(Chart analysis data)
= Beginning of Section =

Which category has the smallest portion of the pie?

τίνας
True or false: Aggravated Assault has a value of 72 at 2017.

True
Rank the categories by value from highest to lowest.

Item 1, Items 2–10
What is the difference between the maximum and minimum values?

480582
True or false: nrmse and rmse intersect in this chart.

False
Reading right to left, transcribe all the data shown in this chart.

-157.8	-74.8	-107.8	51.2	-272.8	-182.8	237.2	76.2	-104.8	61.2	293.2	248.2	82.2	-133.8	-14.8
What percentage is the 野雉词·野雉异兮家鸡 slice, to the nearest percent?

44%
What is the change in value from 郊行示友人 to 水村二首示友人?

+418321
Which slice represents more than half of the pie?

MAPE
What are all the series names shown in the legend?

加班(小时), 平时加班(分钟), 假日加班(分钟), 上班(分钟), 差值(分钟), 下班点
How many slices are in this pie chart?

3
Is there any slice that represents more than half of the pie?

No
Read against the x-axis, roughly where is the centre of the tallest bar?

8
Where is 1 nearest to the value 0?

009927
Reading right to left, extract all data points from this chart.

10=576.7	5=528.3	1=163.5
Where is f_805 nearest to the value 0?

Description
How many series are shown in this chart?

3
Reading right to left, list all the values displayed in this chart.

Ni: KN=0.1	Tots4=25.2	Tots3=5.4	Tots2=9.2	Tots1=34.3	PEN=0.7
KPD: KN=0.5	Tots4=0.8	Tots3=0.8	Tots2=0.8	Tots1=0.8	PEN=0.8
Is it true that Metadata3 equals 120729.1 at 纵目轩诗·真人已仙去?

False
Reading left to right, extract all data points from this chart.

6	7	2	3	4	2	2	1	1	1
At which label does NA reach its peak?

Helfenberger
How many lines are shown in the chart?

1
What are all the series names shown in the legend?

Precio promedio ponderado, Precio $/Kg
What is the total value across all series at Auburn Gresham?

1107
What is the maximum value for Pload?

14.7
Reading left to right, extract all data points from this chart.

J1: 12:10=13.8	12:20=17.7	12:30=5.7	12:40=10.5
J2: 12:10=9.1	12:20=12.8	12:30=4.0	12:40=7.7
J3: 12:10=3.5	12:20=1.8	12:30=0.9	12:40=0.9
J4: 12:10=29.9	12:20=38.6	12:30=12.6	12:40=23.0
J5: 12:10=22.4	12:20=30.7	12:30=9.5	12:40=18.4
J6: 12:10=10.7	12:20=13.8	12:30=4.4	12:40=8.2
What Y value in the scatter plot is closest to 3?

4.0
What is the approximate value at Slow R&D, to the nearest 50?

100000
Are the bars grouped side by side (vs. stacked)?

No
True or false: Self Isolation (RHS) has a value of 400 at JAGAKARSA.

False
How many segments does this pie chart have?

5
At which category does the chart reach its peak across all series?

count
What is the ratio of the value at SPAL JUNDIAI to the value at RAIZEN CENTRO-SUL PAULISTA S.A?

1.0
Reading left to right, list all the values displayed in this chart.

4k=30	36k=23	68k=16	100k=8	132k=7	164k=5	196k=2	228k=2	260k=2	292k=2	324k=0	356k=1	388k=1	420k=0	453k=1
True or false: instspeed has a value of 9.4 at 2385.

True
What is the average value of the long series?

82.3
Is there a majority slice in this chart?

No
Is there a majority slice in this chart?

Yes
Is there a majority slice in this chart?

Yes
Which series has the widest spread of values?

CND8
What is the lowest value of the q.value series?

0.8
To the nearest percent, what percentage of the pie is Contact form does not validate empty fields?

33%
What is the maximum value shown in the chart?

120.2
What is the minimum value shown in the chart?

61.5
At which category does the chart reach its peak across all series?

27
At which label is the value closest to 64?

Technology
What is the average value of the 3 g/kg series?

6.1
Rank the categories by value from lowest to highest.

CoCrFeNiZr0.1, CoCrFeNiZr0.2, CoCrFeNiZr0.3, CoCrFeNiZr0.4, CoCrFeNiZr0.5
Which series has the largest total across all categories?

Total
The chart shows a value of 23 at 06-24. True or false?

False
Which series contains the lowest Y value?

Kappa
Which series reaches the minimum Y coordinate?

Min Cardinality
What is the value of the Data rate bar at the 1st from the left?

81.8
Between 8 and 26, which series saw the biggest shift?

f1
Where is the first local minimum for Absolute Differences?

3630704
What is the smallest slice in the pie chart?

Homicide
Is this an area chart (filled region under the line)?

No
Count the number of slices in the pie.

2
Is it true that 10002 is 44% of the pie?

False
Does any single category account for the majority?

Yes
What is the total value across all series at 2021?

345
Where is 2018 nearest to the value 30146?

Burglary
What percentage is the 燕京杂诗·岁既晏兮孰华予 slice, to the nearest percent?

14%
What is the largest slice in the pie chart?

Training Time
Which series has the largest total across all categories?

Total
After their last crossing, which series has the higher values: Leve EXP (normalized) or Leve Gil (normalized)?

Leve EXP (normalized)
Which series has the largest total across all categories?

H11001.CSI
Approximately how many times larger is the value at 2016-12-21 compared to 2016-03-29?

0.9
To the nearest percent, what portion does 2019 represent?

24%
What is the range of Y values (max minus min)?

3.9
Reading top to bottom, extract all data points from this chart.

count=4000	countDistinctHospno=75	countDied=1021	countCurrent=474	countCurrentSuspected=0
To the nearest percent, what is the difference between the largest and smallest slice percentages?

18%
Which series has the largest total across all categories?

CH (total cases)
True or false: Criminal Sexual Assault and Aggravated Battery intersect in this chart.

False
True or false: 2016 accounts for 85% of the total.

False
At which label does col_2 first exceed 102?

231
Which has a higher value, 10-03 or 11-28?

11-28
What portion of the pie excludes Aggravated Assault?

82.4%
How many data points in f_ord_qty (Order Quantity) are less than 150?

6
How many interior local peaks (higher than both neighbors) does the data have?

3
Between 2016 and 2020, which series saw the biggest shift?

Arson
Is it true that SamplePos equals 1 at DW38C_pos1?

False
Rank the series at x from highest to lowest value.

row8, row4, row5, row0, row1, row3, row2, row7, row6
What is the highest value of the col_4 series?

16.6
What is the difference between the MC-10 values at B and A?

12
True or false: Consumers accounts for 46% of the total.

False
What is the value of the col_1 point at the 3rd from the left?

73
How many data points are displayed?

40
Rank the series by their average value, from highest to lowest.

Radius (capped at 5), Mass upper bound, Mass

= End of Section =

Find each line in the entries above that contains the word "percent" with matching case, and copy those lines.

What percentage is the 野雉词·野雉异兮家鸡 slice, to the nearest percent?
To the nearest percent, what percentage of the pie is Contact form does not validate empty fields?
What percentage is the 燕京杂诗·岁既晏兮孰华予 slice, to the nearest percent?
To the nearest percent, what portion does 2019 represent?
To the nearest percent, what is the difference between the largest and smallest slice percentages?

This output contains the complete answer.